START Data extract

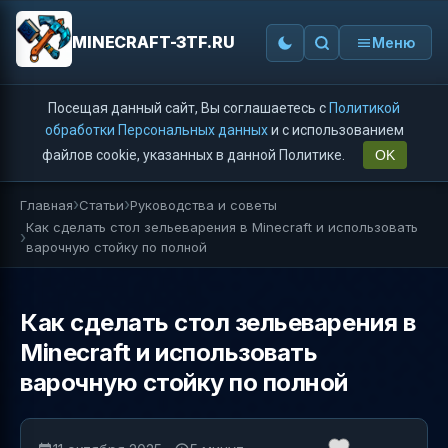
MINECRAFT-3TF.RU
Меню
Посещая данный сайт, Вы соглашаетесь с
Политикой
обработки Персональных данных
и с использованием
файлов cookie, указанных в данной Политике.
OK
Главная
Статьи
Руководства и советы
Как сделать стол зельеварения в Minecraft и использовать
варочную стойку по полной
Как сделать стол зельеварения в
Minecraft и использовать
варочную стойку по полной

END Data extract

== Problem details ==
Please reproduce the text of every record above word for word, leaving the pictures out.

== Response box ==
MINECRAFT-3TF.RU
Меню
Посещая данный сайт, Вы соглашаетесь с
Политикой
обработки Персональных данных
и с использованием
файлов cookie, указанных в данной Политике.
OK
Главная
Статьи
Руководства и советы
Как сделать стол зельеварения в Minecraft и использовать
варочную стойку по полной
Как сделать стол зельеварения в
Minecraft и использовать
варочную стойку по полной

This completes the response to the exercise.